↓↓↓

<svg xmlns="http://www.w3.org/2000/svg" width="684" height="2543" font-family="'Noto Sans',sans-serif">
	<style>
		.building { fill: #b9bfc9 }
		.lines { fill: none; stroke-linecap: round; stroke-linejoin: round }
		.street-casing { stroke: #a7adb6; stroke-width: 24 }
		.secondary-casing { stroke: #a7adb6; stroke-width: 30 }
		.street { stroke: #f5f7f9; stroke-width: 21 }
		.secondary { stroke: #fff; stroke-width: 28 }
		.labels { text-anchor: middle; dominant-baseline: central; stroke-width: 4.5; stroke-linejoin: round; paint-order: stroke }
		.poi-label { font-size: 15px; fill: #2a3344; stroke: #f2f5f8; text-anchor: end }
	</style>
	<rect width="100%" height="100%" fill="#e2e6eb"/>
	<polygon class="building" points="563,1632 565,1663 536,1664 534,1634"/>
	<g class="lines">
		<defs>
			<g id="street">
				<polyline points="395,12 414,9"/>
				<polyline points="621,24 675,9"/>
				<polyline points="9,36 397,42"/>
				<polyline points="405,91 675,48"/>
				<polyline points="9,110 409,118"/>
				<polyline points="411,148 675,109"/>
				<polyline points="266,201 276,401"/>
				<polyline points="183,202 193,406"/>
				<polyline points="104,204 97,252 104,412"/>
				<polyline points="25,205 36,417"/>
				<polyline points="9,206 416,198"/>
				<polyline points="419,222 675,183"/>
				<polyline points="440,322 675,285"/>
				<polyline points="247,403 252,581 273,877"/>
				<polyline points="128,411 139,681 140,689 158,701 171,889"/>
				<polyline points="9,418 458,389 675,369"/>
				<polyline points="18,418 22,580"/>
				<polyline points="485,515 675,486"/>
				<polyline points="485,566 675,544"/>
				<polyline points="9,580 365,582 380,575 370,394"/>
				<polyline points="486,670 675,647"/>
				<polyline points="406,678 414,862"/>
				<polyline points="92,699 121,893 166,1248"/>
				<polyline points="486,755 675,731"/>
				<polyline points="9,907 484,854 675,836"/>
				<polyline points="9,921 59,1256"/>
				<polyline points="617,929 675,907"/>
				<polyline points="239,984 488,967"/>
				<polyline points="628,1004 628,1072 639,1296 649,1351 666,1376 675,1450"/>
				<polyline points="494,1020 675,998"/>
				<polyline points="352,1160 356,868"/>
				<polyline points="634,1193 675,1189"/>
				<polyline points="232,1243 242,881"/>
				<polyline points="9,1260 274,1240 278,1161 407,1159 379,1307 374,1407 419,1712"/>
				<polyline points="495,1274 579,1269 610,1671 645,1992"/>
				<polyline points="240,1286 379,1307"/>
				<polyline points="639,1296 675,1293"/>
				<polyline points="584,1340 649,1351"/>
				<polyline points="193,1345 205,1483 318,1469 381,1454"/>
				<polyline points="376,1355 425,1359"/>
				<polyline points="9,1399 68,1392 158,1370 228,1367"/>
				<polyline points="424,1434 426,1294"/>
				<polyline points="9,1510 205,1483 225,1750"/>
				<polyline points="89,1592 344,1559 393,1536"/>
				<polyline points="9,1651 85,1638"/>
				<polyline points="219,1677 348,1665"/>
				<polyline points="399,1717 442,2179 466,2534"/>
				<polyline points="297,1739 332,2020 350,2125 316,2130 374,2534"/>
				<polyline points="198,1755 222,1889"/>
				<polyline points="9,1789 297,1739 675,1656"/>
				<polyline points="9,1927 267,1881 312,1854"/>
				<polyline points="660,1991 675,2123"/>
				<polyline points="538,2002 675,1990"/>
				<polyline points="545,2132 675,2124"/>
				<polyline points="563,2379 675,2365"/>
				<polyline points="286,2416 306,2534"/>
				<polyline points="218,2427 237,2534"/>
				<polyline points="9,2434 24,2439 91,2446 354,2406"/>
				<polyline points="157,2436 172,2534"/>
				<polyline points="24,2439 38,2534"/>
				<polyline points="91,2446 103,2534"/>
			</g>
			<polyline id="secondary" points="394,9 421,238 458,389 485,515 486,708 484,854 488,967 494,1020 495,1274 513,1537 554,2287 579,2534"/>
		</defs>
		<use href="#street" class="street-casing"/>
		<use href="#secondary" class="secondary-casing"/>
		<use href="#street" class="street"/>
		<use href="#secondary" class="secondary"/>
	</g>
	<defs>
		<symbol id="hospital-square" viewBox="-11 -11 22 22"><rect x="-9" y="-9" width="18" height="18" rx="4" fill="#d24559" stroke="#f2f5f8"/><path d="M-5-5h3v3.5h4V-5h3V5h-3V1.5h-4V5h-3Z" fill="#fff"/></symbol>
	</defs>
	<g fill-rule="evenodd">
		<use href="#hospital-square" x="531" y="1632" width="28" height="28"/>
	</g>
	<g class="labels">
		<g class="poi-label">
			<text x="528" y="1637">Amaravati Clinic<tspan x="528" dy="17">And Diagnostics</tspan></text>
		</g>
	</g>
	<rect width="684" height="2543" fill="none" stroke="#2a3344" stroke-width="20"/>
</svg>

↑↑↑

Repeat the data exactly, with every line included.

— Completed exercise —
<svg xmlns="http://www.w3.org/2000/svg" width="684" height="2543" font-family="'Noto Sans',sans-serif">
	<style>
		.building { fill: #b9bfc9 }
		.lines { fill: none; stroke-linecap: round; stroke-linejoin: round }
		.street-casing { stroke: #a7adb6; stroke-width: 24 }
		.secondary-casing { stroke: #a7adb6; stroke-width: 30 }
		.street { stroke: #f5f7f9; stroke-width: 21 }
		.secondary { stroke: #fff; stroke-width: 28 }
		.labels { text-anchor: middle; dominant-baseline: central; stroke-width: 4.5; stroke-linejoin: round; paint-order: stroke }
		.poi-label { font-size: 15px; fill: #2a3344; stroke: #f2f5f8; text-anchor: end }
	</style>
	<rect width="100%" height="100%" fill="#e2e6eb"/>
	<polygon class="building" points="563,1632 565,1663 536,1664 534,1634"/>
	<g class="lines">
		<defs>
			<g id="street">
				<polyline points="395,12 414,9"/>
				<polyline points="621,24 675,9"/>
				<polyline points="9,36 397,42"/>
				<polyline points="405,91 675,48"/>
				<polyline points="9,110 409,118"/>
				<polyline points="411,148 675,109"/>
				<polyline points="266,201 276,401"/>
				<polyline points="183,202 193,406"/>
				<polyline points="104,204 97,252 104,412"/>
				<polyline points="25,205 36,417"/>
				<polyline points="9,206 416,198"/>
				<polyline points="419,222 675,183"/>
				<polyline points="440,322 675,285"/>
				<polyline points="247,403 252,581 273,877"/>
				<polyline points="128,411 139,681 140,689 158,701 171,889"/>
				<polyline points="9,418 458,389 675,369"/>
				<polyline points="18,418 22,580"/>
				<polyline points="485,515 675,486"/>
				<polyline points="485,566 675,544"/>
				<polyline points="9,580 365,582 380,575 370,394"/>
				<polyline points="486,670 675,647"/>
				<polyline points="406,678 414,862"/>
				<polyline points="92,699 121,893 166,1248"/>
				<polyline points="486,755 675,731"/>
				<polyline points="9,907 484,854 675,836"/>
				<polyline points="9,921 59,1256"/>
				<polyline points="617,929 675,907"/>
				<polyline points="239,984 488,967"/>
				<polyline points="628,1004 628,1072 639,1296 649,1351 666,1376 675,1450"/>
				<polyline points="494,1020 675,998"/>
				<polyline points="352,1160 356,868"/>
				<polyline points="634,1193 675,1189"/>
				<polyline points="232,1243 242,881"/>
				<polyline points="9,1260 274,1240 278,1161 407,1159 379,1307 374,1407 419,1712"/>
				<polyline points="495,1274 579,1269 610,1671 645,1992"/>
				<polyline points="240,1286 379,1307"/>
				<polyline points="639,1296 675,1293"/>
				<polyline points="584,1340 649,1351"/>
				<polyline points="193,1345 205,1483 318,1469 381,1454"/>
				<polyline points="376,1355 425,1359"/>
				<polyline points="9,1399 68,1392 158,1370 228,1367"/>
				<polyline points="424,1434 426,1294"/>
				<polyline points="9,1510 205,1483 225,1750"/>
				<polyline points="89,1592 344,1559 393,1536"/>
				<polyline points="9,1651 85,1638"/>
				<polyline points="219,1677 348,1665"/>
				<polyline points="399,1717 442,2179 466,2534"/>
				<polyline points="297,1739 332,2020 350,2125 316,2130 374,2534"/>
				<polyline points="198,1755 222,1889"/>
				<polyline points="9,1789 297,1739 675,1656"/>
				<polyline points="9,1927 267,1881 312,1854"/>
				<polyline points="660,1991 675,2123"/>
				<polyline points="538,2002 675,1990"/>
				<polyline points="545,2132 675,2124"/>
				<polyline points="563,2379 675,2365"/>
				<polyline points="286,2416 306,2534"/>
				<polyline points="218,2427 237,2534"/>
				<polyline points="9,2434 24,2439 91,2446 354,2406"/>
				<polyline points="157,2436 172,2534"/>
				<polyline points="24,2439 38,2534"/>
				<polyline points="91,2446 103,2534"/>
			</g>
			<polyline id="secondary" points="394,9 421,238 458,389 485,515 486,708 484,854 488,967 494,1020 495,1274 513,1537 554,2287 579,2534"/>
		</defs>
		<use href="#street" class="street-casing"/>
		<use href="#secondary" class="secondary-casing"/>
		<use href="#street" class="street"/>
		<use href="#secondary" class="secondary"/>
	</g>
	<defs>
		<symbol id="hospital-square" viewBox="-11 -11 22 22"><rect x="-9" y="-9" width="18" height="18" rx="4" fill="#d24559" stroke="#f2f5f8"/><path d="M-5-5h3v3.5h4V-5h3V5h-3V1.5h-4V5h-3Z" fill="#fff"/></symbol>
	</defs>
	<g fill-rule="evenodd">
		<use href="#hospital-square" x="531" y="1632" width="28" height="28"/>
	</g>
	<g class="labels">
		<g class="poi-label">
			<text x="528" y="1637">Amaravati Clinic<tspan x="528" dy="17">And Diagnostics</tspan></text>
		</g>
	</g>
	<rect width="684" height="2543" fill="none" stroke="#2a3344" stroke-width="20"/>
</svg>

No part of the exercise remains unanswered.